**Document extract**
▼

Question

Consider the following Thermodynamic reactions, solve:

A/ A 5.80 g sample of solid NH4Br (s) is dissolved in 117 mL of water in a coffee cup calorimeter. Once all of the NH4Br (s) is dissolved in the water, the final temperature of the solution is found to be 6.73°C. If the initial temperature of the water in the calorimeter was 21.63 °C, calculate the calorimeter constant (in J/K) for the coffee cup calorimeter. Report your answer to three significant figures. The heat of solvation of NH4Br (s) is 16.78 kJ/mol.

B/ Calculate the standard enthalpy change, ΔH°rxn, in kJ for the following chemical equation, using only the thermochemical equations below:

2NO₂(g) → NO(g) + NO₃(g)

▲

**Exercise requirements**
In the thermodynamics problem, what heat of solvation is given for NH4Br (s)?

**Records provided**

▼

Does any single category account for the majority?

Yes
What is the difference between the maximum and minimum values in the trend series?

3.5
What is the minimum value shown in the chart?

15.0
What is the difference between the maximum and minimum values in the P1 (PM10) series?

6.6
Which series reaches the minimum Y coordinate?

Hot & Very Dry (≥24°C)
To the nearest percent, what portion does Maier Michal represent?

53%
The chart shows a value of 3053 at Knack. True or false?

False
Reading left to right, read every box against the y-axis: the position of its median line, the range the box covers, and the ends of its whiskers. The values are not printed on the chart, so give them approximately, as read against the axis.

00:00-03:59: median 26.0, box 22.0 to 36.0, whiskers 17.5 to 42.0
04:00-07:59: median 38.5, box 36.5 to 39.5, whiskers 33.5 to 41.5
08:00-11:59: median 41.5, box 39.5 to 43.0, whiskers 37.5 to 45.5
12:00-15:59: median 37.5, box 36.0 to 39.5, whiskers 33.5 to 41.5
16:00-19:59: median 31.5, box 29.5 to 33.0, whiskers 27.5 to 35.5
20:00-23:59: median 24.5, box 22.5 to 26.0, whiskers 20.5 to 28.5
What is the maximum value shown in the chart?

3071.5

▲

**Task response**
16.78 kJ/mol